▶ _Wybrany fragment_:
003-3561371-4026673

WyrokETPCz2011-06-01

Analiza orzeczenia

Sekcja wygenerowana przez AI na podstawie treści orzeczenia — nie stanowi cytatu.

Zagadnienie prawne
Czy zastąpienie sędziego w postępowaniu karnym bez podania uzasadnionej przyczyny narusza prawo do sądu „ustanowionego ustawą” zgodnie z art. 6 ust. 1 Konwencji?
Ratio decidendi
Trybunał uznał, że brak odpowiedniego uzasadnienia w protokole rozprawy dotyczącego zastąpienia sędziego, wbrew wymogom prawa greckiego, budzi wątpliwości co do rzeczywistości motywów i przejrzystości procedury zastępstwa. W konsekwencji, sąd, przed którym skarżący stanął, nie mógł być uznany za „sąd ustanowiony ustawą” w rozumieniu art. 6 ust. 1 Konwencji. Natomiast w kwestii wyznaczenia daty rozprawy, Trybunał zaakceptował interpretację sądów krajowych, że miało to na celu uniknięcie przedawnienia, co było zgodne z prawem krajowym.

▶ _Dane wejściowe_:

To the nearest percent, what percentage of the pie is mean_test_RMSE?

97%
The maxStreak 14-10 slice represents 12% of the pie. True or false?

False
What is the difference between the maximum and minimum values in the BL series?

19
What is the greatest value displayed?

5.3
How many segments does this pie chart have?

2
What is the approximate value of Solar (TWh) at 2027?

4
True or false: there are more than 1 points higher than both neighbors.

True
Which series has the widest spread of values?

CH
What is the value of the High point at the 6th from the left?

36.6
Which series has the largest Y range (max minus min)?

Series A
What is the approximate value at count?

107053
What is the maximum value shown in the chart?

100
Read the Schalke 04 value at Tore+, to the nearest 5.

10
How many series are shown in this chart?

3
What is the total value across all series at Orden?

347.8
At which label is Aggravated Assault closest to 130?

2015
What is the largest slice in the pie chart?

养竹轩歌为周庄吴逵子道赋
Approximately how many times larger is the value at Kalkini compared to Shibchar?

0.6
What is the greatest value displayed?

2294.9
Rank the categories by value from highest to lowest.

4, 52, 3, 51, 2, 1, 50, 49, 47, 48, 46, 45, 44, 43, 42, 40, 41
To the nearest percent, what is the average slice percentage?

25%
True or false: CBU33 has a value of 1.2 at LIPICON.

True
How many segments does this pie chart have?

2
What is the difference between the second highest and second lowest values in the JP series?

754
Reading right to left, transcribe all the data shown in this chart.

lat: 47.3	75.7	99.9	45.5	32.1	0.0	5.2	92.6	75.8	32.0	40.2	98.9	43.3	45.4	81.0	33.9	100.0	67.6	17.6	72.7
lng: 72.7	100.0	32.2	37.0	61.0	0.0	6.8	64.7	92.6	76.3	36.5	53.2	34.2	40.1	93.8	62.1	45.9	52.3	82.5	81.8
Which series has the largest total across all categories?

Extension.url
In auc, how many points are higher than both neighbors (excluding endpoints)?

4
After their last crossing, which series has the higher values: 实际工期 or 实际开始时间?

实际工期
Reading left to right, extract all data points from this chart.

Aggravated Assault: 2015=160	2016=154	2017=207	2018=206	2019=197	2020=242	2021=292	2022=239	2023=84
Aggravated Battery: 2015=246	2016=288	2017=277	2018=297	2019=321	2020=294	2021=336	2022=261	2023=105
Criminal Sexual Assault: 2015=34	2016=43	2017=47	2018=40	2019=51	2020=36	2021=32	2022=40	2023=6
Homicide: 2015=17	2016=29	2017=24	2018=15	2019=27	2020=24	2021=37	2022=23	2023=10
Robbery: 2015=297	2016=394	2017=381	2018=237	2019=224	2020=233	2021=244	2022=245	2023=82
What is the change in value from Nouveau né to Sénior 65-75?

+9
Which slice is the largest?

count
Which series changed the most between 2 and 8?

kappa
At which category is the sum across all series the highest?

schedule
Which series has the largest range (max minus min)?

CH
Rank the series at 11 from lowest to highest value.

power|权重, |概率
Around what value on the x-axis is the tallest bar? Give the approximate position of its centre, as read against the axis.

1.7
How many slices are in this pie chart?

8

▶ _Do wykonania_: Kontynuuj analizę wyroku ETPCz z 2011-06-01 o zastąpieniu sędziego w postępowaniu karnym, zaczynając od miejsca po jej ostatnim zdaniu.

▶ _Oczekiwana odpowiedź_:
Stan faktyczny
Panagiotis Kontalexis, grecki makler giełdowy, był oskarżony o przestępstwa giełdowe po gwałtownym spadku indeksu giełdowego w Atenach w 1999 roku. Początkowo został uniewinniony przez sąd karny w Atenach, ale prokurator złożył kasację. Sprawa została zwrócona do sądu karnego, który skazał skarżącego na dwa lata więzienia. Podczas tej rozprawy sędzia został zastąpiony, a w protokole nie podano uzasadnienia tej zmiany. Skarżący kwestionował również sposób wyznaczenia daty rozprawy.
Rozstrzygnięcie
Trybunał stwierdza brak naruszenia art. 6 ust. 1 Konwencji w związku z wyznaczeniem daty rozprawy. Trybunał stwierdza naruszenie art. 6 ust. 1 Konwencji z powodu zastąpienia sędziego bez odpowiedniego uzasadnienia. Trybunał uznaje skargę dotyczącą bezstronności prokuratora za oczywiście bezzasadną i niedopuszczalną. Trybunał zasądza na rzecz skarżącego 3 000 EUR za szkody moralne oraz 5 000 EUR za koszty i wydatki.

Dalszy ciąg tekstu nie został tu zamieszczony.